Second, there is the irony of directionality. Our ancestors traditionally thought of the world in four winds, four directions. It was not until we settled and became House Sarikote that we observed a fifth and sixth wind—“up” and “down” to put it coarsely. (These winds are coupled, and we do not distinguish between them except for navigational purposes.)
If a man must go into the Absent North to lose his mind, then one seeking to humble himself must inevitably rise and fall. Put another way, if Sond had not been built deep beneath the earth, it almost certainly would have risen above Mother Mountain herself. Here we can begin to appreciate the keen sense of symmetry in writing from this period. Having taken up the bloody yoke of our ancestors, we begin to understand our actions—noble though they were—as equal and opposite to our aggressors’. Or as Motu himself said: “The higher our purpose, the lower their blows.” The author need not remind you that these were desperate times.

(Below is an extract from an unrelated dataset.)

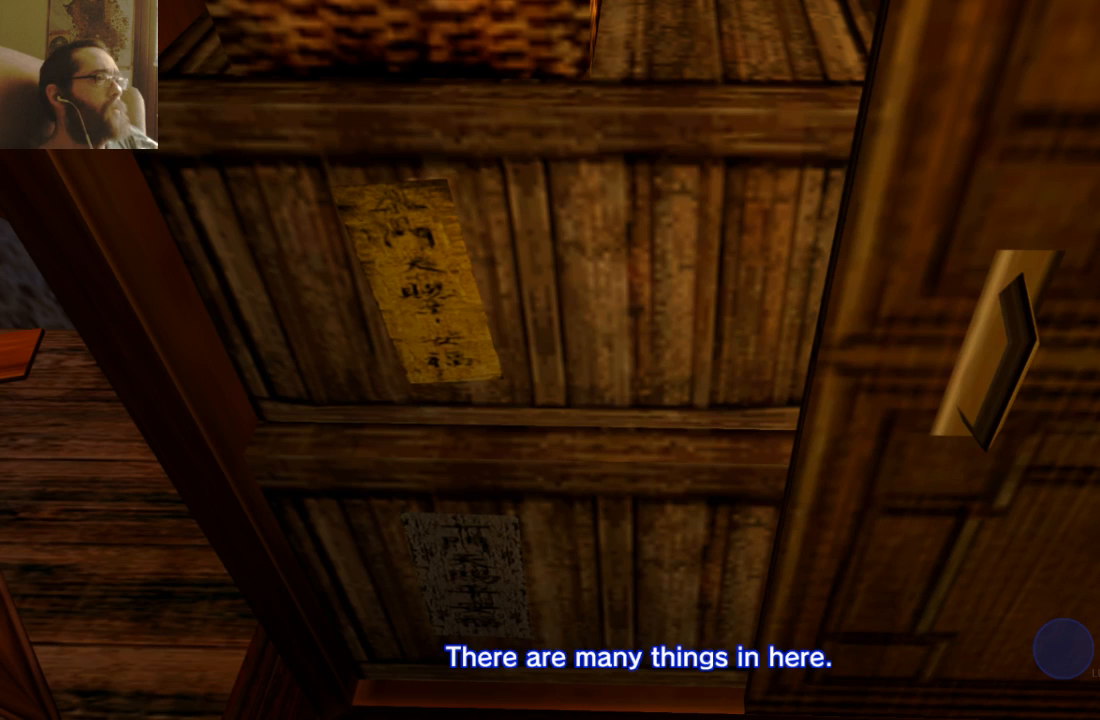
{"buttons": [], "left_stick": "center", "right_stick": "center", "events": [[100, "left_stick", "center"]]}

Third, the irony of Houses. The towerless city has no hierarchy, social or spatial. Forced to imagine a city of four winds, we must abandon the cliff dwellings of Merike, the ivory Library of Lin Dai, and the six deeps of Sond. The mage holds no dominion over the land, and the god breaks bread with the common man. We are Akiat and Ser diaspora, Beyenti and Basedti, House and Houseless Sarikote, and yet we are all one Sarikote people.
What does this sound like? To me, there is only one city that cradles the land, humbles itself before Mother Mountain, and vanishes with the morning dew: Ne Kama, ne Mora. It is the monsoon, the water seldom promised, yet always given. Scatter magic, scatter water, scatter people—and watch the tower collapse.